There’s also a sweetness to Jimmy’s relationship with Mike, one that looks to blossom into something truly interesting next week. So…maybe I’ll save my talk about that for then.
Jimmy McGill has a heart. He’s a showman and a flimflam man, but one (for now) with a conscience. When Kim turns him on to the idea of specializing in elder law, he latches right onto it in a way that feels exploitative (for obvious reasons), but also genuine. After all, the old woman with the figurines was the only client he was actually able to help.
His foray into elder law is a lot like one of those optical illusions. You look and see an old crone…but keep looking, and it turns into a beautiful young woman. Keep looking beyond that, and you’ll see both images fighting in your brain for supremacy, with no clear winner. Likewise, everything Jimmy does in his elder law posturing seems to occupy a constantly fluctuating, indefinable middle ground.
That’s Jimmy in the old woman’s living room. Sure, she’s the only one who paid him…but she’s also the only one to whom he could offer any value. He wasn’t asked to do much, but he was good at keeping straight what he was asked to do.

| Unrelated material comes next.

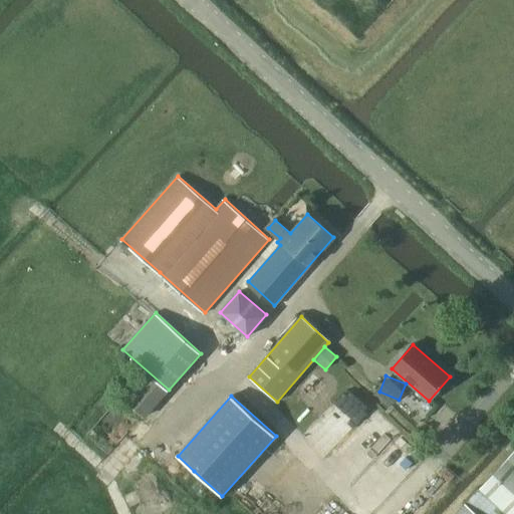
[(479,489),(506,513),(513,513),(513,455),(512,453),(479,489)]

That’s Jimmy in the retirement community. Passing out Jell-O cups as a good deed…but they also serve as promotional materials for his services. He’s glad-handing a bunch of helpless senior citizens…but they genuinely seem to enjoy his company, and are appreciative of it.

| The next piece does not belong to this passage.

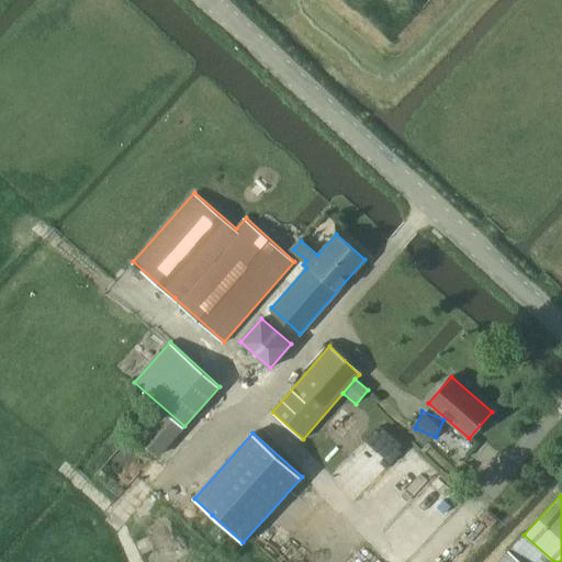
[(487,512),(482,518),(491,526),(496,520),(487,512)]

And that’s Jimmy handing Mike his new business card.
We get a wonderful, and largely silent, view of how that plays out for Mike after the red-doored Esteem pulls away.
Jimmy McGill might have found a way to do some actual good, even if he is seeking to profit from it. But to phrase that another way, Jimmy McGill needs to profit off of something…so might it not as well be doing some actual good?
The image flips. It refuses to become one thing or the other for very long. We’re in a state of flux. And it’s fucking fantastic.